READING TEXT:
- - -
The investment strategy of this fund is to invest principally in fixed income securities. The fund invests in such securities or investment vehicles as it considers appropriate to achieve the fund’s investment objective, which is to provide an above average rate of total return while attempting to limit investment risk by investing in a diversified portfolio of U.S. dollar investment grade fixed income securities. There are no unfunded commitments and the investment can be redeemed weekly.

 

(4)

The investment strategy of this fund is to invest principally in fixed income securities. The fund invests in such securities or investment vehicles as it considers appropriate to achieve the fund’s investment objective, which is to provide an above average rate of total return while attempting to limit investment risk by investing in a diversified portfolio of primarily fixed income securities issued by companies with below investment grade ratings. There are no unfunded commitments and the investment can be redeemed weekly.

 

During the six months ended June 30, 2014, we did not change the type of inputs used to determine the fair value of any of our assets and liabilities that we measure at fair value.  Accordingly, there were no transfers of assets or liabilities between levels of the fair value hierarchy during the six months ended June 30, 2014.

 

The carrying values of accounts receivable and accounts payable approximate fair value as of June 30, 2014 and December 31, 2013.  The carrying value and fair value of our mortgage notes payable were $52,517 and $56,019, respectively, as of June 30, 2014 and $37,620 and $41,113, respectively, as of December 31, 2013, and are categorized in Level 3 of the fair value hierarchy in their entirety.  We estimate the fair values of our mortgage notes payable by using discounted cash flow analyses and currently prevailing market terms as of the measurement date.  Because these Level 3 inputs are unobservable, our estimated fair value may differ materially from the actual fair value.  We measured the fair value of our equity investment in AIC, an Indiana insurance company that we owned at June 30, 2014 in equal proportion with each of the other six shareholders of that company (see Note 10), categorized in Level 2 of the fair value hierarchy in its entirety, by considering, among other things, the individual assets and liabilities held by AIC, AIC’s overall financial condition and earning trends, and the financial condition and prospects for the insurance industry generally.
- - -
JOBS:
[1] Return the passage of the fair value note from "During the six months ended June 30, 2014, we" to "June 30, 2014.", word for word.
[2] Supply the next part of the fair value note, continuing after its last sentence.

(Page element annotations)
- - -
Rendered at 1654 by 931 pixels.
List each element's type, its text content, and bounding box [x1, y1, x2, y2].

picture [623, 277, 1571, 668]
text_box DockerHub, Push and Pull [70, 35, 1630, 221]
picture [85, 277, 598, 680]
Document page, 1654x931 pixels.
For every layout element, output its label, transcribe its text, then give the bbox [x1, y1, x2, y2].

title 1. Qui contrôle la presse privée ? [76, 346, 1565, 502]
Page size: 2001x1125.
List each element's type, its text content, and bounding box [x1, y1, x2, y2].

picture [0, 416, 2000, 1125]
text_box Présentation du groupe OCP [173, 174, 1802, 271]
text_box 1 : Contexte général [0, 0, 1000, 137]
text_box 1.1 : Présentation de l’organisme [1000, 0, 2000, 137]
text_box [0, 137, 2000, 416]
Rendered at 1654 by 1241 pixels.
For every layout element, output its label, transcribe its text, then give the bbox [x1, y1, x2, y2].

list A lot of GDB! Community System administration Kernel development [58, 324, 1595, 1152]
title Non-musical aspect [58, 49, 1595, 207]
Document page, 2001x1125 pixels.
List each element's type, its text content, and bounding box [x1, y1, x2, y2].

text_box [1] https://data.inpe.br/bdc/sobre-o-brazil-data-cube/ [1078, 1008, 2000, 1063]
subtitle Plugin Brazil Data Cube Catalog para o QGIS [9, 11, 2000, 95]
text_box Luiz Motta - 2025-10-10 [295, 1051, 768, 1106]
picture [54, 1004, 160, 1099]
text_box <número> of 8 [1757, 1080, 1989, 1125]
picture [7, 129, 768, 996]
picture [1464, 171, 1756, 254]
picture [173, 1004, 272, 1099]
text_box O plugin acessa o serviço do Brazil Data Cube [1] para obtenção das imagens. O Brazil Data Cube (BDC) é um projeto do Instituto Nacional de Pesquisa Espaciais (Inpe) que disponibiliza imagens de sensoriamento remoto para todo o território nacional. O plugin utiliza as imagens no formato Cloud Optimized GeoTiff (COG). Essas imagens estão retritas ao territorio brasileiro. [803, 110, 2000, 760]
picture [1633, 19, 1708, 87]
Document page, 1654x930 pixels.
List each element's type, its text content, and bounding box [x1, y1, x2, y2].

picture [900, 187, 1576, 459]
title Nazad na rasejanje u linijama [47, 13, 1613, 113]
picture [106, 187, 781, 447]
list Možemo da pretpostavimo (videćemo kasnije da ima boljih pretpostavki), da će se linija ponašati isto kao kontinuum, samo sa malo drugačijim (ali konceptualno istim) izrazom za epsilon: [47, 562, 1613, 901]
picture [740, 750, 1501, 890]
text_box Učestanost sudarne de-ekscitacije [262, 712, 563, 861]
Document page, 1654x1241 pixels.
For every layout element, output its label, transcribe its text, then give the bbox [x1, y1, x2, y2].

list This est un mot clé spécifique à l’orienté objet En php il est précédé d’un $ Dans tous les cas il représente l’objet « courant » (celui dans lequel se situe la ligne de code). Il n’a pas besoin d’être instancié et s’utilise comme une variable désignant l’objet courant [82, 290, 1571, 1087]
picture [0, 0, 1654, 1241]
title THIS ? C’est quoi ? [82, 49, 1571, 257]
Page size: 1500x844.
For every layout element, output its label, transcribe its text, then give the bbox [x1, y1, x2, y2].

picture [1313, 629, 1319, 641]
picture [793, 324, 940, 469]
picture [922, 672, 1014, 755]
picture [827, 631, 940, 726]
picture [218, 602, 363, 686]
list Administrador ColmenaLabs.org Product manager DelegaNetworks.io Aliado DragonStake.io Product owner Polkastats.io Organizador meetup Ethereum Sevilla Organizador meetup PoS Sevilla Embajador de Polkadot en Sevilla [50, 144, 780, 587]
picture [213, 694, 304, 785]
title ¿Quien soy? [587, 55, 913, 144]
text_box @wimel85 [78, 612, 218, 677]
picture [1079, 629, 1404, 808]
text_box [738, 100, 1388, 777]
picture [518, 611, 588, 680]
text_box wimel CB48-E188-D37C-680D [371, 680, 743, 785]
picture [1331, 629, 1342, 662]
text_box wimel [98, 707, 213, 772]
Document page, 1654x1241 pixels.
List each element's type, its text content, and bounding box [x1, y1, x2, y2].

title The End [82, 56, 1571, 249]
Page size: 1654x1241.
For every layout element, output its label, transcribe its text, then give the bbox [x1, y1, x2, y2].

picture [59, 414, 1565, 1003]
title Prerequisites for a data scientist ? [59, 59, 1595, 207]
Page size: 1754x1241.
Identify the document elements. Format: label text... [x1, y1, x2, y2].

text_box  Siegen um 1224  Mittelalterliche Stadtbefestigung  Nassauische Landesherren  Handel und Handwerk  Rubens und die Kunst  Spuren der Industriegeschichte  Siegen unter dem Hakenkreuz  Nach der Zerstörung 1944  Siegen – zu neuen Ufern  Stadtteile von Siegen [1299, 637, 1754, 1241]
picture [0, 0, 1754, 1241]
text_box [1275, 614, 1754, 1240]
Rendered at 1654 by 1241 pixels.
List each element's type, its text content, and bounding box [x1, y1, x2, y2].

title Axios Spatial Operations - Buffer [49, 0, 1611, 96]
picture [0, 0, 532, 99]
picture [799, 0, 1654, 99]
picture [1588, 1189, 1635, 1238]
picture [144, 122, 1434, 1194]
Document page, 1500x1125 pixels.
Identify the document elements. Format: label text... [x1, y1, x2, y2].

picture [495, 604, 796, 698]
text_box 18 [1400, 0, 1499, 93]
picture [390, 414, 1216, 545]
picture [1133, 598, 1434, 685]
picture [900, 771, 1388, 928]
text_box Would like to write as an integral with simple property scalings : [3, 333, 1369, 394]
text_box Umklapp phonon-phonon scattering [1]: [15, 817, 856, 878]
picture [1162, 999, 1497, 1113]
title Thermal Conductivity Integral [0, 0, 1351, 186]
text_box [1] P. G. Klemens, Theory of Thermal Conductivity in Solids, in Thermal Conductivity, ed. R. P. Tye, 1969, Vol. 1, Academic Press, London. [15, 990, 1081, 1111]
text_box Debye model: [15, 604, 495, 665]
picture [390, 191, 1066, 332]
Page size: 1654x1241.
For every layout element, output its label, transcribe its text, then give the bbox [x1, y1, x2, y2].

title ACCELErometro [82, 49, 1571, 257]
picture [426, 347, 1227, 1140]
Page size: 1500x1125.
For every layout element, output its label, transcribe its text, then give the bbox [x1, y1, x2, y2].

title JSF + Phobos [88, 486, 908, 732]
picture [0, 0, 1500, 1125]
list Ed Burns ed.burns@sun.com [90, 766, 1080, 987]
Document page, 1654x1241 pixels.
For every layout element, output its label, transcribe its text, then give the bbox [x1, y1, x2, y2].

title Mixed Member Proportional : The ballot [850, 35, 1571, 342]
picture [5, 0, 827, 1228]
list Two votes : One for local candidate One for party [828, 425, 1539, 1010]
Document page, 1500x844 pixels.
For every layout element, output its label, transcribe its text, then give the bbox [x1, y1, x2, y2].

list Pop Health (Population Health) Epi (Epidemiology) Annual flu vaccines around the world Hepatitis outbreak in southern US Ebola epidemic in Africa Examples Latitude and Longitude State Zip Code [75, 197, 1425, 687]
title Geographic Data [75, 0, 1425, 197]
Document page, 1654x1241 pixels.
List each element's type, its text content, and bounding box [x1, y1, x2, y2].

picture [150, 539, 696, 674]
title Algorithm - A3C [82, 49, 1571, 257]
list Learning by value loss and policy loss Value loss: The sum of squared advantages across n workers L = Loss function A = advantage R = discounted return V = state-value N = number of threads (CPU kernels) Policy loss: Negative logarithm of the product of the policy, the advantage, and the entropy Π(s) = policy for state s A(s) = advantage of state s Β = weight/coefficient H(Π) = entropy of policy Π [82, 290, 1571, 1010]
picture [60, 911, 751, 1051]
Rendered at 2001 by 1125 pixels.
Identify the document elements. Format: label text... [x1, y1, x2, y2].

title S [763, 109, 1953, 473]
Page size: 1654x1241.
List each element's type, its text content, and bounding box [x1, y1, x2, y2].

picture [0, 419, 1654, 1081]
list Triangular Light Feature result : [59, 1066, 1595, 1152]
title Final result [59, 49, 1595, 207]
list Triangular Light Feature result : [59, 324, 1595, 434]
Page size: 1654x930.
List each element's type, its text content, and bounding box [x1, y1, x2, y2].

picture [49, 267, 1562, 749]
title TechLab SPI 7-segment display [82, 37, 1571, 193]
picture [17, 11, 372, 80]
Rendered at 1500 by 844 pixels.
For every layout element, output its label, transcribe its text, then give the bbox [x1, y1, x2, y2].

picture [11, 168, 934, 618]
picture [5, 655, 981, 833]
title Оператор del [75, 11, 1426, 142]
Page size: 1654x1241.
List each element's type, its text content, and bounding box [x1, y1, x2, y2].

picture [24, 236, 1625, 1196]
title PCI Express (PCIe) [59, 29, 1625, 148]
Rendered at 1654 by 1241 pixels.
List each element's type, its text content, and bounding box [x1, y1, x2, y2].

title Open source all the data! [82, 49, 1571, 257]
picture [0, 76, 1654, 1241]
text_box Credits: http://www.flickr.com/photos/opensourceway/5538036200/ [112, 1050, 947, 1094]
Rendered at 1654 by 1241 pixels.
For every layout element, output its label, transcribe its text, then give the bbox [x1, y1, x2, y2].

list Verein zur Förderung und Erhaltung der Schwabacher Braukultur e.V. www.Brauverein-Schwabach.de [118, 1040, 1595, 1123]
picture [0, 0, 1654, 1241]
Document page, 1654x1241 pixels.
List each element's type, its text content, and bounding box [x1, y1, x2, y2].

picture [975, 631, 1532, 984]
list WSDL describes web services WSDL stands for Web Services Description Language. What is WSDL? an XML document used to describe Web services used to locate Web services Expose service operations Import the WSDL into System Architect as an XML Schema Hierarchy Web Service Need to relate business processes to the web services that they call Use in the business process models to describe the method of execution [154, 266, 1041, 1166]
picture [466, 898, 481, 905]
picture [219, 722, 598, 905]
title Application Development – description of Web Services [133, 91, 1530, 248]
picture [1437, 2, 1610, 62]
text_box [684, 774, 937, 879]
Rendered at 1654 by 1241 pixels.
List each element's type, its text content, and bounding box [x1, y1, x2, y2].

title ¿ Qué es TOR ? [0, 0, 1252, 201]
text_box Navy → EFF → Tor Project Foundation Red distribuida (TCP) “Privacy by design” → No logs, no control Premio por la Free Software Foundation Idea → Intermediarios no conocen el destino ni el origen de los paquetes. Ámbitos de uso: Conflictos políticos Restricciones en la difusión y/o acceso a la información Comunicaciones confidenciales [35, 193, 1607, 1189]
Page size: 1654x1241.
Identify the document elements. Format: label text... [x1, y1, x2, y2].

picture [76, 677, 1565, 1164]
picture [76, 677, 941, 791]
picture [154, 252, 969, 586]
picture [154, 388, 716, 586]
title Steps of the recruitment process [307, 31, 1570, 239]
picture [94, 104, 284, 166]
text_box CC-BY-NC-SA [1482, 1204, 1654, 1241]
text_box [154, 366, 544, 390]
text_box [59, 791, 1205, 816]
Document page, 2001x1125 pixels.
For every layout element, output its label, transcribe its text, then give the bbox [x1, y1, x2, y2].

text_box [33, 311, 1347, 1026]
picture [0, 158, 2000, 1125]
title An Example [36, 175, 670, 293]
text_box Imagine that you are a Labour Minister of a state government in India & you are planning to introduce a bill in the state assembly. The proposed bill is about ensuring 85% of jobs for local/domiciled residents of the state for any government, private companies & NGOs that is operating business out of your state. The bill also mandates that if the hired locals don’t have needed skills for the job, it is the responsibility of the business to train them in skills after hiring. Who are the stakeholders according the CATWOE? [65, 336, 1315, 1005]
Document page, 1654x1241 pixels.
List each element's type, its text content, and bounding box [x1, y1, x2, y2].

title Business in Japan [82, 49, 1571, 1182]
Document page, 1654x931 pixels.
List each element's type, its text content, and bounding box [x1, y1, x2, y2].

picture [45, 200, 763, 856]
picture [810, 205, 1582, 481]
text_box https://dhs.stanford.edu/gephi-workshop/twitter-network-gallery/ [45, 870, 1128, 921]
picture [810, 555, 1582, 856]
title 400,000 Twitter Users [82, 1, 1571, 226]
- - -
PER-TASK OUTPUTS:
[1]
During the six months ended June 30, 2014, we did not change the type of inputs used to determine the fair value of any of our assets and liabilities that we measure at fair value.  Accordingly, there were no transfers of assets or liabilities between levels of the fair value hierarchy during the six months ended June 30, 2014.

[2]
 

Non-Recurring Fair Value Measures

 

We evaluate the recoverability of goodwill assets in the fourth quarter of each fiscal year, or more frequently if events or changes in circumstances indicate that goodwill or other intangible assets may be impaired.  As of October 1, 2013, we evaluated our goodwill for impairment and determined that the fair value of our reporting units exceeded their carrying values on that date.  As of June 30, 2014, no events or changes in circumstances had occurred that would trigger the need for an additional impairment review.

 

Goodwill was valued primarily using discounted cash flow models that incorporate assumptions for each reporting units short and long term revenue growth rates, operating margins, and discount rates, which represent our best estimates of current and forecasted market conditions, current cost structure, and the implied rate of return that management believes a market participant would require for an investment in a company having similar risks and business characteristics to the reporting unit being assessed.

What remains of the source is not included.